The Parents for IAAM and MIAA Athletes Facebook group has over 2,700 members and have urged leadership within the Interscholastic Athletic Association of Maryland and the Maryland Interscholastic Athletic Association to meet regularly. The group’s goal is for both leagues to return to “allowing practices, scrimmages and interscholastic competition for a fall season.”
The parents of IAAM and MIAA student athletes made a request Tuesday to conference officials for the following:
“Transparent reporting on discussions and votes about cancellations within both the IAAM and MIAA”
“Disclosure of metrics used to make postponement or return-to-play decisions”
“Immediate authorization of full practices and inter-scholastic scrimmages for schools that opt in to such activities”
“Review and reconsideration of the fall sports postponement no later than Oct. 1, with equitable opt-out provisions for schools not prepared to resume athletic competition”
Parents additionally cited Allegany County’s return to play as a motivation for the continued push.
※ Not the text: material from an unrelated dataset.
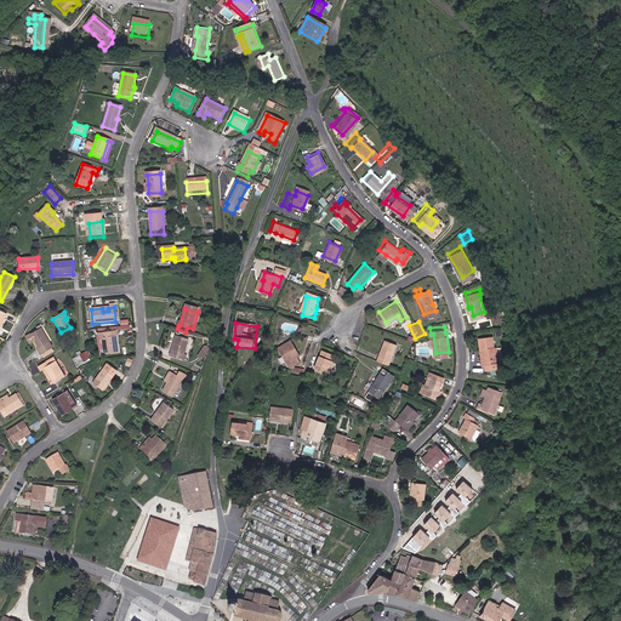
[(51,351),(39,330),(28,337),(38,352),(34,354),(38,359),(51,351)]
It held an open session Sept. 28 and the board of education voted unanimously to return to play on Oct. 7.
In an email obtained by Baltimore Sun Media, Archbishop Curley athletic director Matt Hatton acknowledged the announcement that the state of Maryland would give counties the autonomy to start in October. Hatton announced that “leadership committees from both the MIAA and IAAM met last week to discuss options" and that the “committees will reconvene this week to work on formalizing a proposal for the Heads of Schools of both leagues."
“There is a meeting for the Heads of Schools scheduled for early October to discuss the viability of athletics and when might be able to return to play,” Hatton wrote. “The findings of that meeting will then be released, along with a plan moving forward, shortly thereafter this meeting. Know that Archbishop Curley seeks to have athletics back up and fully running as much as anyone and will continue to work internally for our student-athletes and families, as well as work with the MIAA to do so.”
Former Washington Football Team executive vice president of football operations Vinny Cerrato’s son, Vincent, is a senior wide receiver at Loyola Blakefield. He believes that there is an added importance on this season — citing the first overall selection of the 2020 NFL draft.
“[It] depends on where he goes to college, but yes he would like to play. [Just] ask [Cincinnati Bengals quarterback] Joe Burrow how much playing his senior year paid off,” Cerrato said. “When I coached at Notre Dame, I didn’t want to offer a kid [a scholarship] until his senior year. So, I could see his development. Football will be fine. [Just] take a couple of weeks in pads to get ready. The kids have all been working out, so conditioning should be good.”
Amanda Nogle, 43, has two sons — Carter, a ninth grader and Coleman, a 10th grader — who are both wrestlers at Mount Saint Joseph. Nogle cites her experience as a nurse, working with COVID-19 patients and seeing the amount of cases in her hospital come “down drastically.” She mentioned that parents understand the risks to every activity that their children participate in as student-athletes.
Nogle believes that there is an added importance to get the fall athletes to return to play, so that her sons can return to wrestling in the winter.
“The urgency to return to sports has always been there for my children and our family,” Nogle said. “Face-to-face classroom instruction as well as extracurricular activities is important on so many levels. However, recently seeing other states and districts returning to sports, makes me sad for all the MIAA athletes. Fall sports can definitely pave the way for the rest of the year. We can get these kids back on the field with nice weather and proper precautions and tweak protocols as necessary for the winter seasons.”